# Yet Another Word Game to try



## bullbitz (Aug 13, 2012)

Hi,

Indie developer here., I created a word game available for Kindle Fire.
it's been out in Kindle for about 3 weeks now, and it garnered some good reviews.

if you want to give it a try, here is the link:

http://www.amazon.com/gp/product/B008LK8CWE

here is my obligatory sales pitch.

1. Unique game play
2. Combines elements of scrabble + boggle + bejeweled + connect four + slider puzzle
3. 100 word puzzle levels ( each level progresses harder )

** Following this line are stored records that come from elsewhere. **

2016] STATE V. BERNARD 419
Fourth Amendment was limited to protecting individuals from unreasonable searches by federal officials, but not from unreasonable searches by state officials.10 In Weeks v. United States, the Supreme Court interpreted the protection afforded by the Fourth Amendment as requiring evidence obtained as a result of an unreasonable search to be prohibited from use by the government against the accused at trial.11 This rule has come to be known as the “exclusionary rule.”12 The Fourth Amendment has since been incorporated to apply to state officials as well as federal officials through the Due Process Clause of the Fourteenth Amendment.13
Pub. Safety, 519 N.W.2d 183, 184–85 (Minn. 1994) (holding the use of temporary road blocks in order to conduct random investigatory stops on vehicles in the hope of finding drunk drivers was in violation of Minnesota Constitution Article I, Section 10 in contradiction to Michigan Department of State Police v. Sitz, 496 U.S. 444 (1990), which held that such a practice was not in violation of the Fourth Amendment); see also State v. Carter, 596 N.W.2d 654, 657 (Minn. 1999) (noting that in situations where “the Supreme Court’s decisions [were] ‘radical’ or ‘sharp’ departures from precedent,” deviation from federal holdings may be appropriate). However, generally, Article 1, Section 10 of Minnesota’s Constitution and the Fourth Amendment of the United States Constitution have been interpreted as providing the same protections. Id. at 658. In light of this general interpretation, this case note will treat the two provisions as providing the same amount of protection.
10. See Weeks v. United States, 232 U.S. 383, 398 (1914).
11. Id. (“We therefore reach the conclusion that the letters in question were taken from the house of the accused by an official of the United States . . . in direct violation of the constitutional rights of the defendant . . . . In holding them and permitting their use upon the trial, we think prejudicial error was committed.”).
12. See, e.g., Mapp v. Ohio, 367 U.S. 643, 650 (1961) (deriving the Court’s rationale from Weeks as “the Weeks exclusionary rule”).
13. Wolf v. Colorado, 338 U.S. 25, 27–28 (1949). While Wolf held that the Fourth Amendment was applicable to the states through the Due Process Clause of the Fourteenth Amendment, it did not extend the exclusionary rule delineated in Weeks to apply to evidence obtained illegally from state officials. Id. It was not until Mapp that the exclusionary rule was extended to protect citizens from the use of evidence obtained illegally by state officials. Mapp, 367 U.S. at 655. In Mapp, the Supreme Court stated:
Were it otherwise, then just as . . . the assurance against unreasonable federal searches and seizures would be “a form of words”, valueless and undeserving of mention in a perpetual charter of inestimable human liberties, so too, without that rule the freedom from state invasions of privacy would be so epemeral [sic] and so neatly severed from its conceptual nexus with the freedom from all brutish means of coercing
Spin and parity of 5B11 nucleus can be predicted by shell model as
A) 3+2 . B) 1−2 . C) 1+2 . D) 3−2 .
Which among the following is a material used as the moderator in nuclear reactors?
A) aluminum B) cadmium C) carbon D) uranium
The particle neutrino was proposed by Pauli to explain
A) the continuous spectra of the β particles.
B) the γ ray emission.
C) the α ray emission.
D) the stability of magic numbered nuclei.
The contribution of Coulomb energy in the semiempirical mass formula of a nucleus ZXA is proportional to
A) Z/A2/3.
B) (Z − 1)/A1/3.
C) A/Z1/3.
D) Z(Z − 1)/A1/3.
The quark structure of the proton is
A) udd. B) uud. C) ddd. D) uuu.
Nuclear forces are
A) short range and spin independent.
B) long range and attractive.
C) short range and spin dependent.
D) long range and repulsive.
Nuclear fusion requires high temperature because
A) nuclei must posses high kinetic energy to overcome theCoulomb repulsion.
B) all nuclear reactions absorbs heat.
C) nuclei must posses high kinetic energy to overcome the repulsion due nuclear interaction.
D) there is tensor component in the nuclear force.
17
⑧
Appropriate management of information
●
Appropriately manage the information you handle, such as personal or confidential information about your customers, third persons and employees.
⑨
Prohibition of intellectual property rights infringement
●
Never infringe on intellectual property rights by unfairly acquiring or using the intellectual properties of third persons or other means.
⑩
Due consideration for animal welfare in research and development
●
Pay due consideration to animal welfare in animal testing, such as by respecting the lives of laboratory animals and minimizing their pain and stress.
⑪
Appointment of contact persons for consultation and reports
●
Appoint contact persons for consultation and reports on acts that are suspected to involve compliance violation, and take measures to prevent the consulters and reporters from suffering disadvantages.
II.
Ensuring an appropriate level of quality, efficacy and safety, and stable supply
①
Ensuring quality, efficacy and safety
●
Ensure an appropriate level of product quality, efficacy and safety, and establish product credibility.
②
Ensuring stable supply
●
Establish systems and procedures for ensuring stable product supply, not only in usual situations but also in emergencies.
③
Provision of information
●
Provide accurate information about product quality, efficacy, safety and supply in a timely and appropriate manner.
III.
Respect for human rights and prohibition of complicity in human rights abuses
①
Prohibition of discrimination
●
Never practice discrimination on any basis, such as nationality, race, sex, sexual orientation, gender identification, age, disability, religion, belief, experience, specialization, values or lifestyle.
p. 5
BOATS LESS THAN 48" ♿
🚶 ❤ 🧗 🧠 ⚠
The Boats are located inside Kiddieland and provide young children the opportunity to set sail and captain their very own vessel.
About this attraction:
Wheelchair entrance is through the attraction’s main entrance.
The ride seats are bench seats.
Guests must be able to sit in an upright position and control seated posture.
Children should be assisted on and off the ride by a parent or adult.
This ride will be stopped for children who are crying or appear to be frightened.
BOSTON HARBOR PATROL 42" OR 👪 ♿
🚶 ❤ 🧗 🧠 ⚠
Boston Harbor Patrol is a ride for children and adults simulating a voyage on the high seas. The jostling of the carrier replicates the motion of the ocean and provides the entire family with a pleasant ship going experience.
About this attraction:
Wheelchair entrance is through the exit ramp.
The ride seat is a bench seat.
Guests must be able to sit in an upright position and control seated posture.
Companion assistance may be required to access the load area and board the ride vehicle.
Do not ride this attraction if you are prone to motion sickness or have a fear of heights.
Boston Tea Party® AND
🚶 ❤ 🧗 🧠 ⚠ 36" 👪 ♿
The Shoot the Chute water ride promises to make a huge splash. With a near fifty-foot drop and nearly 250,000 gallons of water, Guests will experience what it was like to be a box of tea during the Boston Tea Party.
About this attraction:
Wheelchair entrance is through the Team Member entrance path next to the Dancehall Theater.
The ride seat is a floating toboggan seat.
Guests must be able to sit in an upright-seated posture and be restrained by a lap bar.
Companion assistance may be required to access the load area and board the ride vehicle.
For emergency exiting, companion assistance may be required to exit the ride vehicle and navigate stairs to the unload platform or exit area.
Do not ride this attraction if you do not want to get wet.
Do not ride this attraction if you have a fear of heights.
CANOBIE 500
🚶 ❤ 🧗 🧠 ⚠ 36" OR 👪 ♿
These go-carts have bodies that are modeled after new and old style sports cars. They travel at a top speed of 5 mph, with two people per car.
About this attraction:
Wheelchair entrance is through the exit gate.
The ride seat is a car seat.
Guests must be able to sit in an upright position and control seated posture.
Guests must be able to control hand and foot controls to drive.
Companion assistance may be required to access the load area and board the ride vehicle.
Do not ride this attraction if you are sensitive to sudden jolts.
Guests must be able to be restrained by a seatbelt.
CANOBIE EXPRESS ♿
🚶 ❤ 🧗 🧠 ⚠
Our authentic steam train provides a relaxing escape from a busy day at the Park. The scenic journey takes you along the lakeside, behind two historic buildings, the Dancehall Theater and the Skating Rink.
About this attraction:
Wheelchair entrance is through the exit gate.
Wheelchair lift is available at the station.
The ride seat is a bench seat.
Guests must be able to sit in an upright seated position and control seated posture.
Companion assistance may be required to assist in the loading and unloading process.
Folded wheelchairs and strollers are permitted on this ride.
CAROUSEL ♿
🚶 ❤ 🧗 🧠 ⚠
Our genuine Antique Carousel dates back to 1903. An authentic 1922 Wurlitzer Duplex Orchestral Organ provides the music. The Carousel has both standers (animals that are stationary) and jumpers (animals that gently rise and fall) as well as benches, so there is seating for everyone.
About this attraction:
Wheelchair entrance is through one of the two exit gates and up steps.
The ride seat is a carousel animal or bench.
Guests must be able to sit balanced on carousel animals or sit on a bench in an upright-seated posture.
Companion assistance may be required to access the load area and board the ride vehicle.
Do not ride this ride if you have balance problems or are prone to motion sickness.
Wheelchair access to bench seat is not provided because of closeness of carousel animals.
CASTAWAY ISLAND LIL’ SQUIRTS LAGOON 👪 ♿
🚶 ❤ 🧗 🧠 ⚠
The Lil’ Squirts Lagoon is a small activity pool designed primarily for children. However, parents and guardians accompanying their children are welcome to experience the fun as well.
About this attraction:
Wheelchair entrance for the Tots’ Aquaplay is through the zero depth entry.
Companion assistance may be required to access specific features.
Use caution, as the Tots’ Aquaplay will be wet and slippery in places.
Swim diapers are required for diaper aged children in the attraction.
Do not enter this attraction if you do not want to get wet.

Here is the youtube game play






Thank you !


----------



## BTackitt (Dec 15, 2008)

I'll be a guinea pig.
Here's the KB link:


----------



## bullbitz (Aug 13, 2012)

BTackitt said:


> I'll be a guinea pig.
> Here's the KB link:


Thank you !

I hope you enjoy the game, as much as I enjoy creating it


----------



## Hadou (Jun 1, 2011)

Sounds interesting enough.  I'll give it a go.


----------



## BTackitt (Dec 15, 2008)

ok I made it through 22 levels last night before shutting it off. gameplay is ok. I like the ability to push tiles from different sides.

I do NOT like being hounded after every level to rate this game. Seriously, for the first level I played 1 word, had the gem thing in the word and voila was done! next thing I know, I have this thing in my face saying rate this app! How can I rate the app I have played all of 1 word?! First 5 levels or more were all 1 word levels, and there it was every time.  Maybe remove that from all levels and just have it show every 10 levels or if you lose a level.  Yes you can ignore it and go on, which is what I did every time. That is seriously annoying enough that if I were to rate the app, I would knock a couple stars off for it.


----------



## bullbitz (Aug 13, 2012)

BTackitt said:


> ok I made it through 22 levels last night before shutting it off. gameplay is ok. I like the ability to push tiles from different sides.
> 
> I do NOT like being hounded after every level to rate this game. Seriously, for the first level I played 1 word, had the gem thing in the word and voila was done! next thing I know, I have this thing in my face saying rate this app! How can I rate the app I have played all of 1 word?! First 5 levels or more were all 1 word levels, and there it was every time. Maybe remove that from all levels and just have it show every 10 levels or if you lose a level. Yes you can ignore it and go on, which is what I did every time. That is seriously annoying enough that if I were to rate the app, I would knock a couple stars off for it.


Thank you for trying out the game, and thank you that you like the game play.

for the rate the app, thank you for your honest opinion, and yes, some people found it annoying, and I will definitely take your advise on only
putting it after the 10th level and I will even remove it completely once the user rated the game.

again thank you so much.


----------



## Ann in Arlington (Oct 27, 2008)

Welcome bullbitz!  And thanks for the game.  

You're welcome to use this one thread to respond to customer feedback and or share update news, but please note that we ask you to follow rules similar to those we've laid out for the authors in the Book Bazaar.  So, just the one thread, and the '7 day rule' applies.  That means that, if you've posted, you can't post again for a week unless someone else does in the mean time.

Ann
KB moderator


----------



## bullbitz (Aug 13, 2012)

Ann in Arlington said:


> Welcome bullbitz! And thanks for the game.
> 
> You're welcome to use this one thread to respond to customer feedback and or share update news, but please note that we ask you to follow rules similar to those we've laid out for the authors in the Book Bazaar. So, just the one thread, and the '7 day rule' applies. That means that, if you've posted, you can't post again for a week unless someone else does in the mean time.
> 
> ...


Thank you Ann, it's been a week since my last post in this thread, I think that is what you mean by the "7 day rule" ?


----------